Pictured here is an infant's long dress from the mid 19th century made of the ubiquitous "double pink" which was and is so pretty on a child or a doll. To use on my doll it needed to be shortened by many inches. I turned up a neat hem and never mind that it is 8 inches wide. I did not iron the hem in, but just softly ran it though my fingers to press it the least bit so it hangs nicely. I have taken pictures inside to show the simple construction, just two rectangles with the top corners cut away, then sleeves applied that are each a simple ruffle the same width for its whole length.
Now here is the temptation, look at the doll and see that like so many the upper arms are not pretty and should be covered. Ah, part of the 8 inch hem would do nicely to fabricate longer undersleeves to give a great look! But I cannot cut it so undersleeves will have to wait and be made later of soft white goods. I am watching now for an apron to tie around her middle.
This doll, an early glass eyed papier mache head made by Andreas Voit about 1845 or 50 went through my house fire in 2005. She is entirely repainted by me as she was blackened, almost charred, by the smoke and fire. I have kept some of these large glass eyed Voit children anyway, as they will not come my way to buy again.
This doll head style with her center parted short hair and wispy curls at the sides was doubtless an inspiration for some of the dolls made in this country by Ludwig Greiner.

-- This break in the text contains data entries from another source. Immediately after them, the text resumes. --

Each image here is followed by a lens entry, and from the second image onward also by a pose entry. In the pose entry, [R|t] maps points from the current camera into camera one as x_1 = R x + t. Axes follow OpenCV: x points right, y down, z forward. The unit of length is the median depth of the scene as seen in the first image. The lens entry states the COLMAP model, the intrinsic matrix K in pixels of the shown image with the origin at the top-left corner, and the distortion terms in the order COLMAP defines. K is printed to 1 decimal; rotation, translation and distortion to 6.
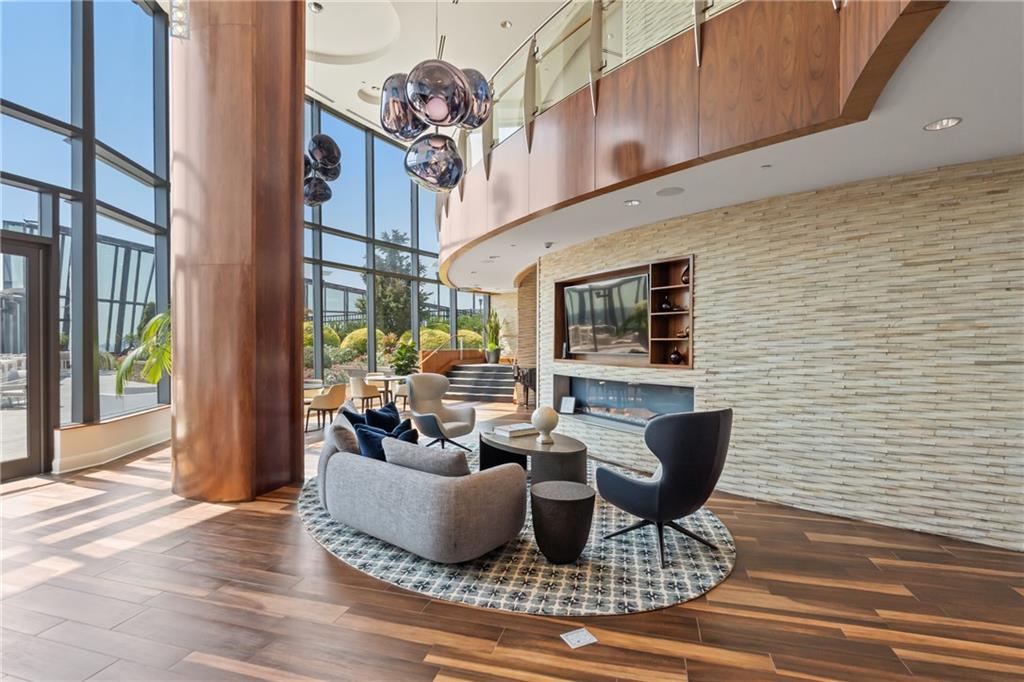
lens RADIAL K [[482.9, 0, 512.0], [0, 482.9, 341.0], [0, 0, 1]] dist [-0.001223, 0.000078]
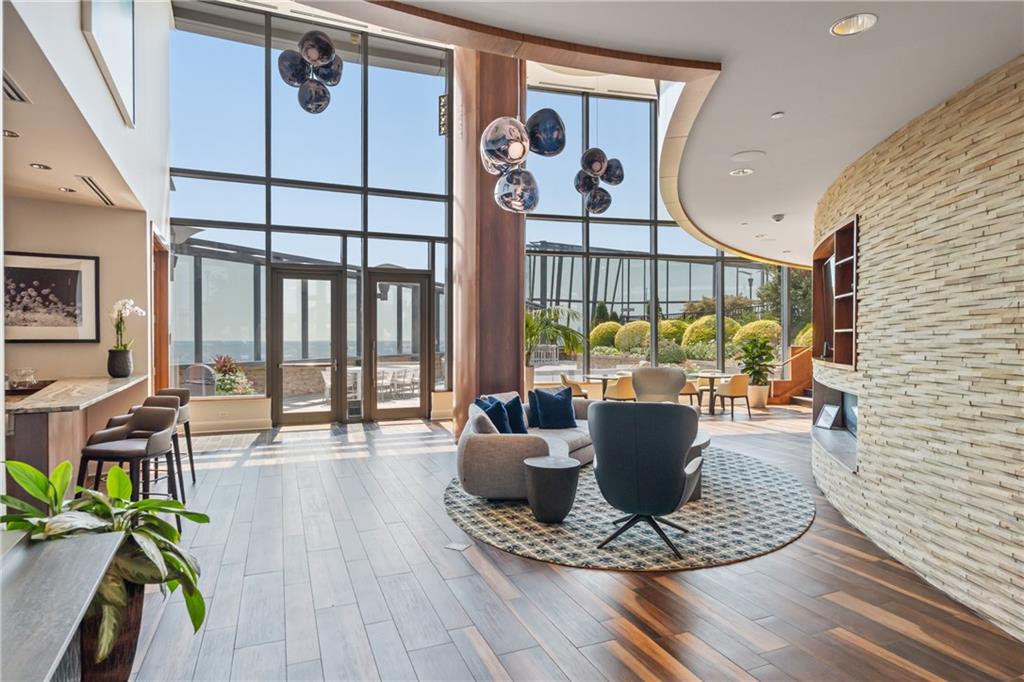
lens RADIAL K [[571.5, 0, 512.0], [0, 571.5, 341.0], [0, 0, 1]] dist [-0.004092, -0.001628]
pose [[0.619518, 0.005343, -0.784964, 1.038588], [0.000960, 0.999971, 0.007565, 0.008197], [0.784982, -0.005441, 0.619495, 0.073307]]
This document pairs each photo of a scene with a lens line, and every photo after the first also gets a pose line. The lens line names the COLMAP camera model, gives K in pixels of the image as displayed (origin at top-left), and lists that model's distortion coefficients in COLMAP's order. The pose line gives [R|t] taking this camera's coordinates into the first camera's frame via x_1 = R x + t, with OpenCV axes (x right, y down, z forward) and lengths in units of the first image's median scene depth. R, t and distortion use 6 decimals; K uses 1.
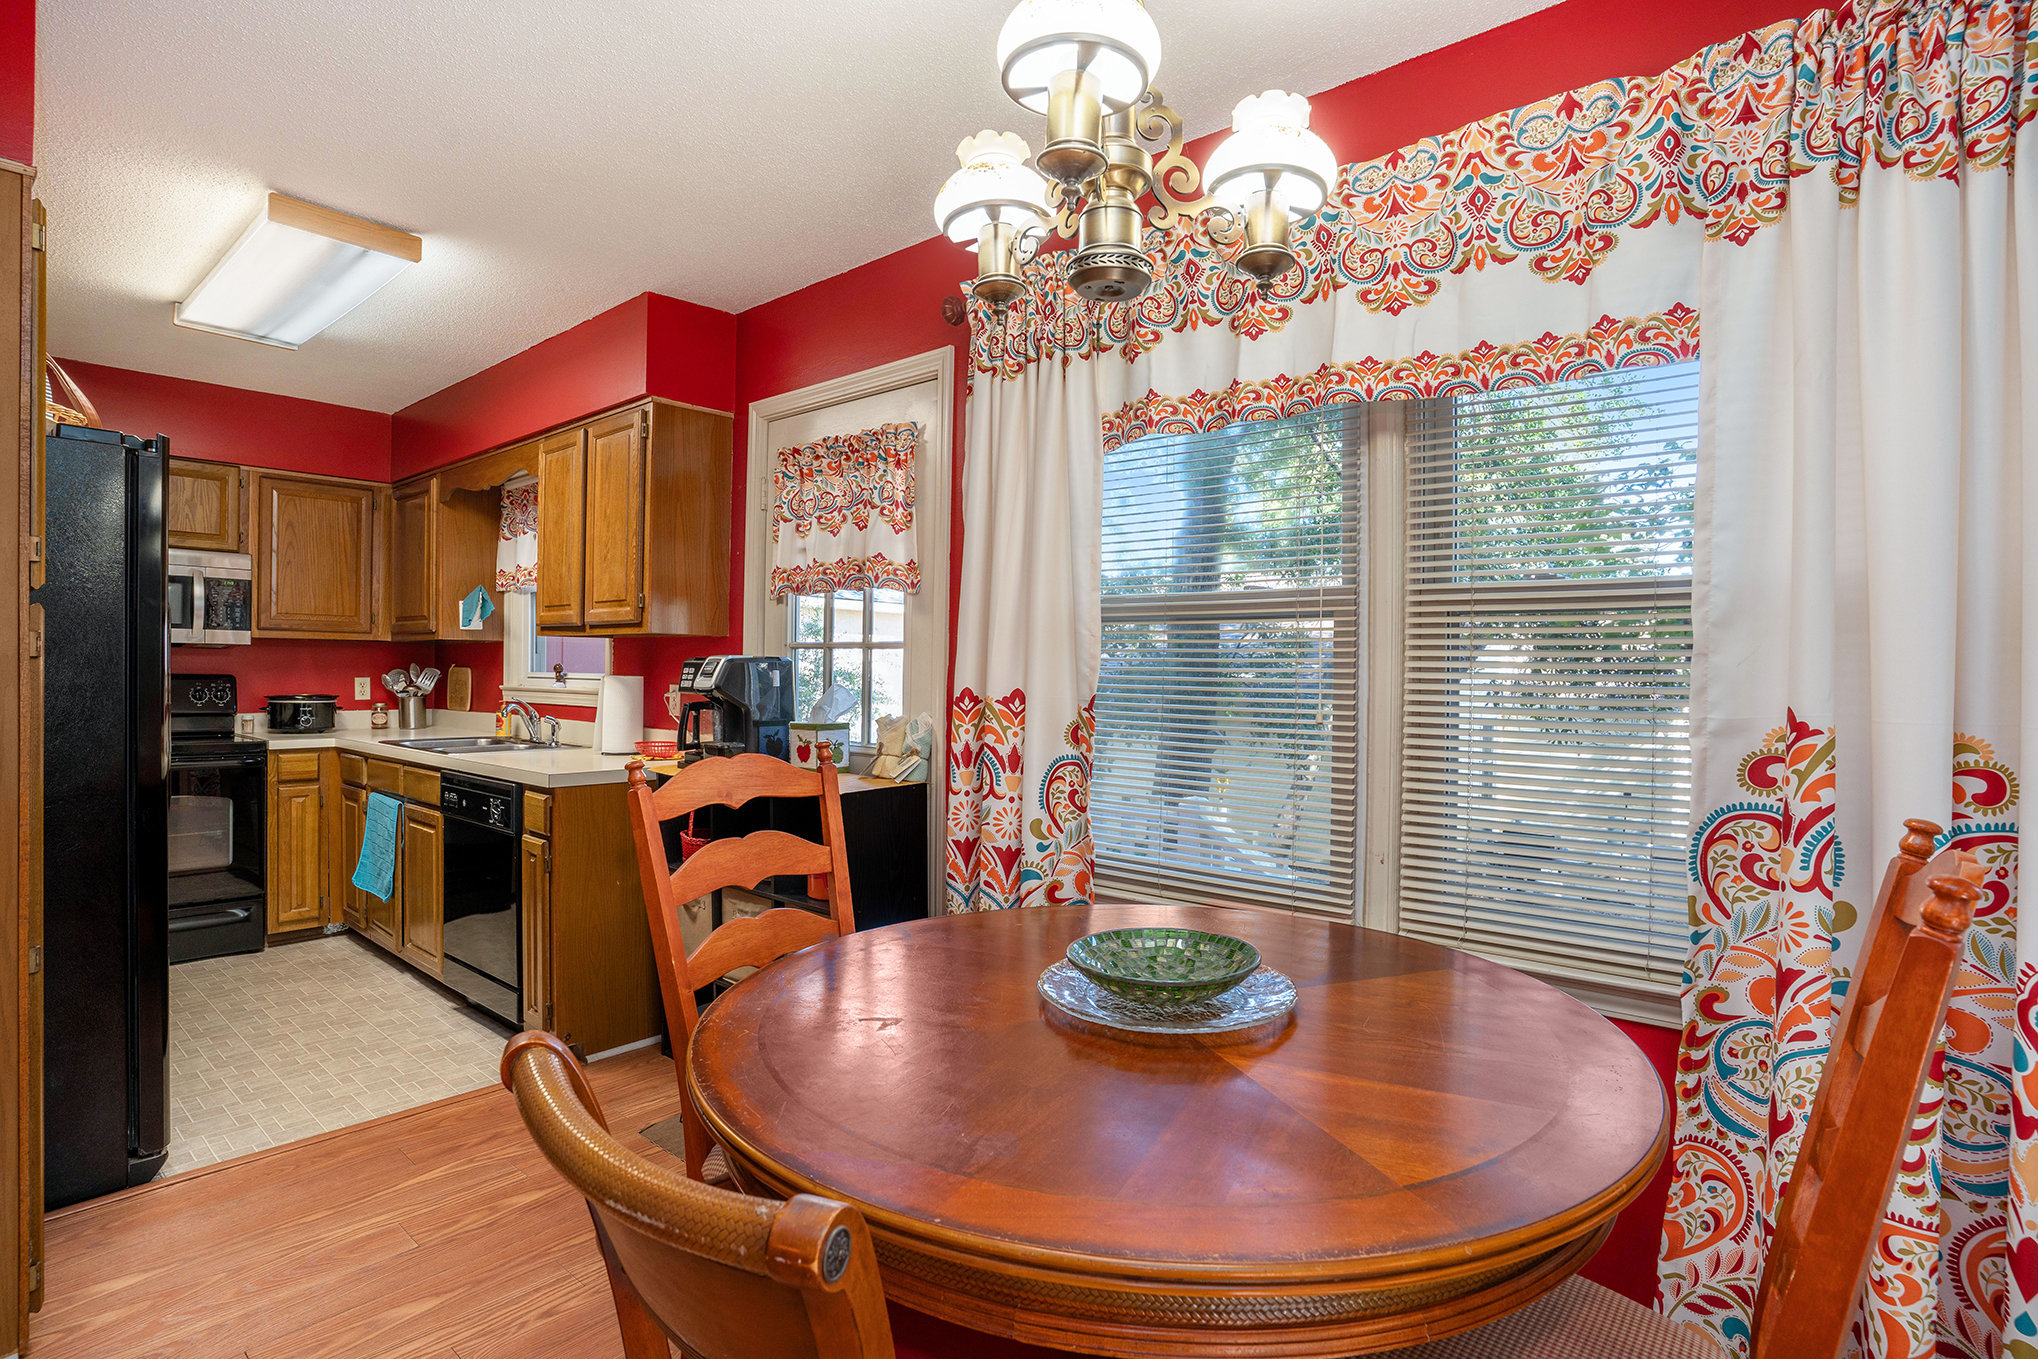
lens RADIAL K [[1007.7, 0, 1019.0], [0, 1007.7, 679.5], [0, 0, 1]] dist [-0.031840, 0.000075]
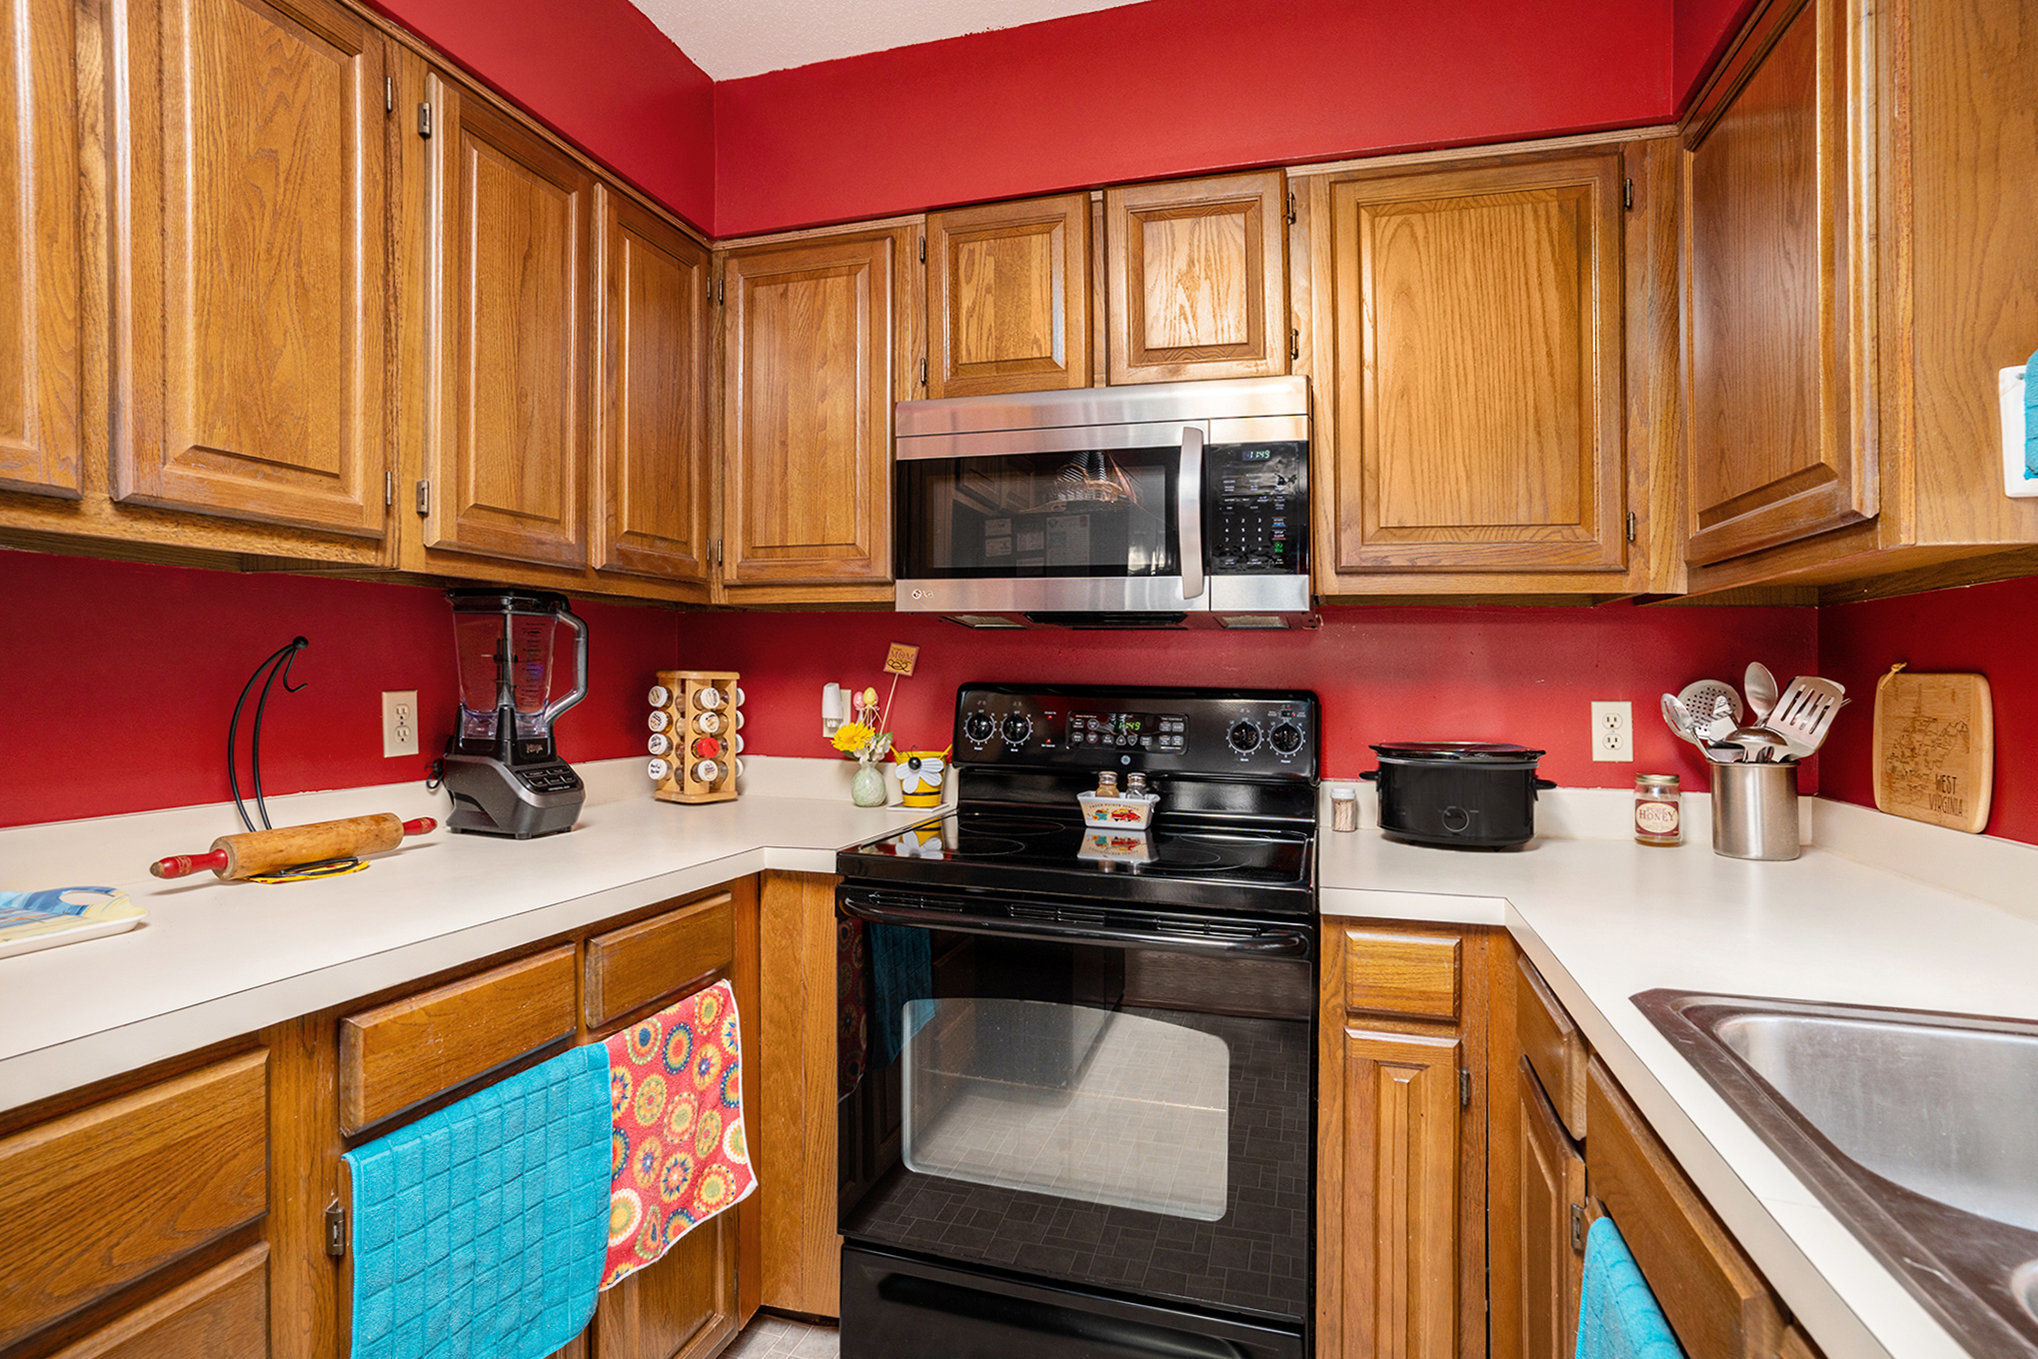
lens RADIAL K [[1027.0, 0, 1010.7], [0, 1027.0, 634.2], [0, 0, 1]] dist [-0.033399, 0.000177]
pose [[0.401026, -0.029459, -0.915593, -0.430264], [-0.016456, 0.999090, -0.039353, -0.009054], [0.915919, 0.030848, 0.400176, 0.685772]]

I show one of his earliest dolls marked only with a black stamp "Patent Head" (ex collection Winnie Langley) and another slightly later doll with a standard 1858 Greiner label. Thank you sweet friend Martha for the little cape you crocheted for her. Her dress is original to her I believe, a nice sheer wool plaid. I have very few dolls in original clothing and I treasure the ones that are.
This Motschmann baby has her complete original outfit in the cradle with her, including dress Jacket and cap.